St Austell Brewery has reported a 6.1% increase in annual turnover to a record level of £179.6 million in the 52-week period to December 30, 2018 and an operating profit of £13m.

Non-executive chairman, Will Michelmore (pictured), said: “The business continued to build for the future in 2018 with £13.5m capital expenditure invested in our pubs as well as in opening our new Hare Brewery, producing Bath Ales.

Will Michelmore

“The underlying business remained strong in 2018 with turnover increasing by 6.1%, with the strongest growth coming from wholesaling and national sales. However, the operating profit, at £13m, was 6.2% lower than 2017, which reflected the additional operating costs faced by our industry, changes to our sales mix, plus the ongoing investments we are making to put in place systems and infrastructure that will support our sustainable long-term growth.”
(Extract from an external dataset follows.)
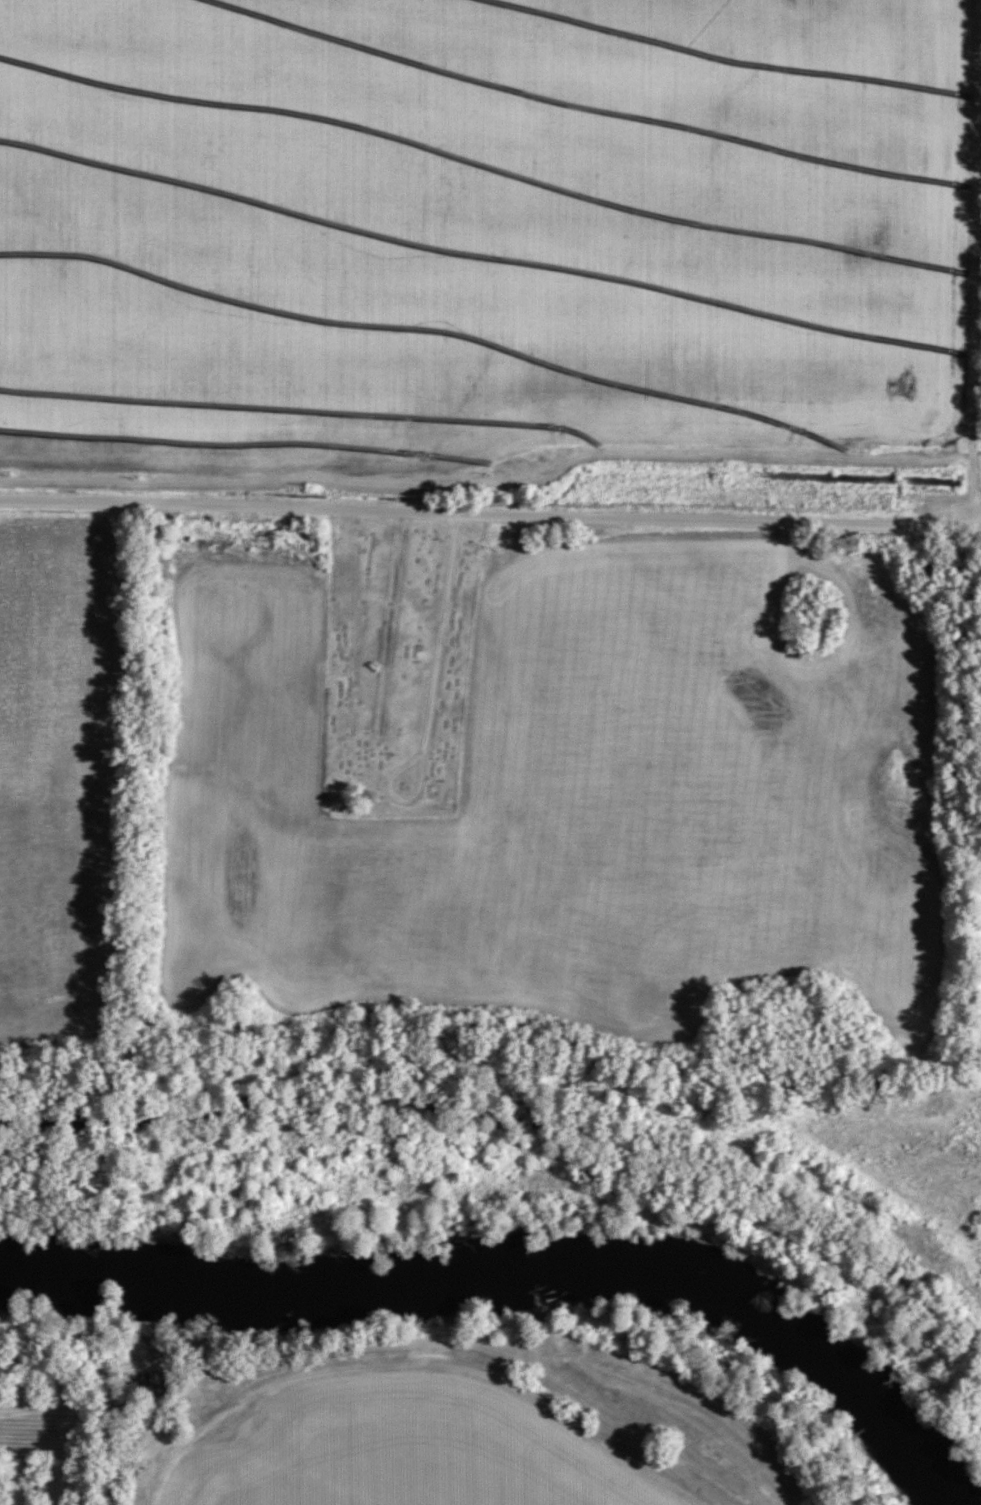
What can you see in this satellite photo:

Chief executive, James Staughton, said: “Our pub business returned a solid performance, with the managed pubs seeing a 2.3% like-for-like sales increase. Wet like-for-like sales increased by 5%, while food remained level, reflecting the particularly hot weather in the summer and some of the wider challenges in the eating out market. Our tenanted and leased pubs remain a key part of our business and experienced like-for-like net income growth of 2.9%.
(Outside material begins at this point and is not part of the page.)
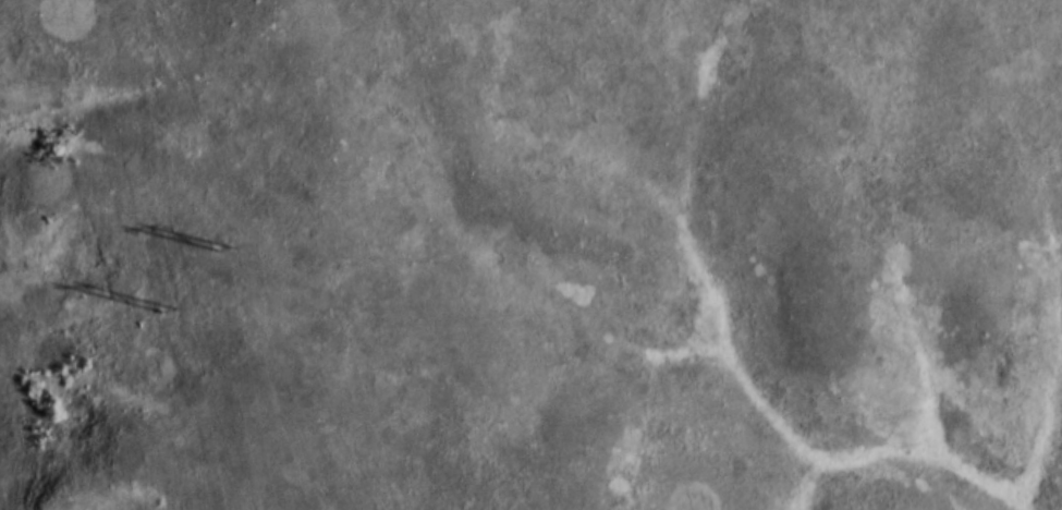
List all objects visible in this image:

“I am encouraged to report that our own beer volumes increased by 5.1% in 2018, with on-trade volumes up 2.8% and the off-trade up by 10.3%. 2018 was a particularly good year for Proper Job IPA cask, which grew by 17.9%, and for Korev lager, which saw volumes increase by 11%.
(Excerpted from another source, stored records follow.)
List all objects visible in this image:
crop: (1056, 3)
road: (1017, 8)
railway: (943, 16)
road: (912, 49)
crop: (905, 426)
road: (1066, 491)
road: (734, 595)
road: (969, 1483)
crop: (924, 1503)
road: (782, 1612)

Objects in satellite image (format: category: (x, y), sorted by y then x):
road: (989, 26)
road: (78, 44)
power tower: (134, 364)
“The first new beer to be launched from the Hare Brewery was Bath Ales Sulis lager, a 4.2% English lager, which secured listings in over 300 outlets in its first six months of production.”

He added: “Our strategy remains unchanged and we will continue to invest for the long term, focusing on the creation and development of high-quality beer brands, developing our people, and growing the scale and quality of our pub estate through selective acquisitions and continued investment.”